Generally, a time delay between the launch of the short pulse from
the laser into the fiber 215 and its subsequent return indicates
the location from which the scatter signal is coming. By measuring
the strength of the Raman scattered signal as a function of the
time delay, it is possible to determine the temperature at any
point along the fiber 215. In other words, the measurement of the
Raman scattered signal relative to the time delay indicates the
temperature along the length of the sensor line 200.
[0039] In another embodiment, the sensor line 200 may include fiber
optic sensors (not shown) which utilize strain sensitive Bragg
grating (not shown) formed in a core of one or more optical fibers
215. The fiber optic sensors may be combination pressure and
temperature (P/T) sensors, similar to those described in detail in
commonly-owned U.S. Pat. No. 5,892,860, entitled "Multi-Parameter
Fiber Optic Sensor For Use In Harsh Environments", issued Apr. 6,
1999 and incorporated herein by reference. Further, for some
embodiments, the sensor line 200 may utilize a fiber optic
differential pressure sensor (not shown), velocity sensor (not
shown) or speed of sound sensor (not shown) similar to those
described in commonly-owned U.S. Pat. No. 6,354,147, entitled
"Fluid Parameter Measurement In Pipes Using Acoustic Pressures",
issued Mar. 12, 2002 and incorporated herein by reference. Bragg
grating-based sensors are suitable for use in very hostile and
remote environments, such as found downhole in wellbores.

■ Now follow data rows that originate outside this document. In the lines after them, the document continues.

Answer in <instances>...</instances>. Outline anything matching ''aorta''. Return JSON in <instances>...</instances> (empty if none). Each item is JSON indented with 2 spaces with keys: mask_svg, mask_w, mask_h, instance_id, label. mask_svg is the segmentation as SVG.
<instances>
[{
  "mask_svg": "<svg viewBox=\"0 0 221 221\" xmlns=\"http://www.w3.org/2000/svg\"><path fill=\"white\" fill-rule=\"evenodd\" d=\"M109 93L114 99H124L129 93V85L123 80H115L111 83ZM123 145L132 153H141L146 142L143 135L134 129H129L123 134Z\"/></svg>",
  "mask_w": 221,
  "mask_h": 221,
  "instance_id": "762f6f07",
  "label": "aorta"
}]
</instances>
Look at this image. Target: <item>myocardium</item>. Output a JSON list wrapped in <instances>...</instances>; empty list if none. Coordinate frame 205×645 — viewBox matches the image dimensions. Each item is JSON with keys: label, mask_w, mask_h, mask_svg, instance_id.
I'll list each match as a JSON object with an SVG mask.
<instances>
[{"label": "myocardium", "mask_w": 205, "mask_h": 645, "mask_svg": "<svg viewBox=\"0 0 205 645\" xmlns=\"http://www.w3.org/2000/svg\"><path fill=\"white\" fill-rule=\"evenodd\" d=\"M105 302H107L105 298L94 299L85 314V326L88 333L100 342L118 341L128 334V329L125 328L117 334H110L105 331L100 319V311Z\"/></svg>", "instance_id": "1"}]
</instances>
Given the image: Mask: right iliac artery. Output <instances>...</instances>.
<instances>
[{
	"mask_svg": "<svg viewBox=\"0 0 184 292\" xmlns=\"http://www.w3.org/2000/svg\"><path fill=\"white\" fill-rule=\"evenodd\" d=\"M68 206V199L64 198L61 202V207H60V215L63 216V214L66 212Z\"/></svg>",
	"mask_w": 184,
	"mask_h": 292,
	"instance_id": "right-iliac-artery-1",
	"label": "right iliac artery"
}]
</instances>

[0040] In operation, a tubular is placed in a wellbore. The tubular
having a first conduit operatively attached thereto, whereby the
first conduit extends substantially the entire length of the
tubular. Thereafter, the first conduit is aligned with a second
conduit operatively attached to a downhole component, such as a
sand screen. Next the first conduit and the second conduit are
attached to form a hydraulic connection therebetween and thus
creating a passageway therethrough. Subsequently, a sensor line,
such as a fiber in metal tube, is urged through the passageway.
[0041] While the foregoing is directed to embodiments of the
present invention, other and further embodiments of the invention
may be devised without departing from the basic scope thereof, and
the scope thereof is determined by the claims that follow.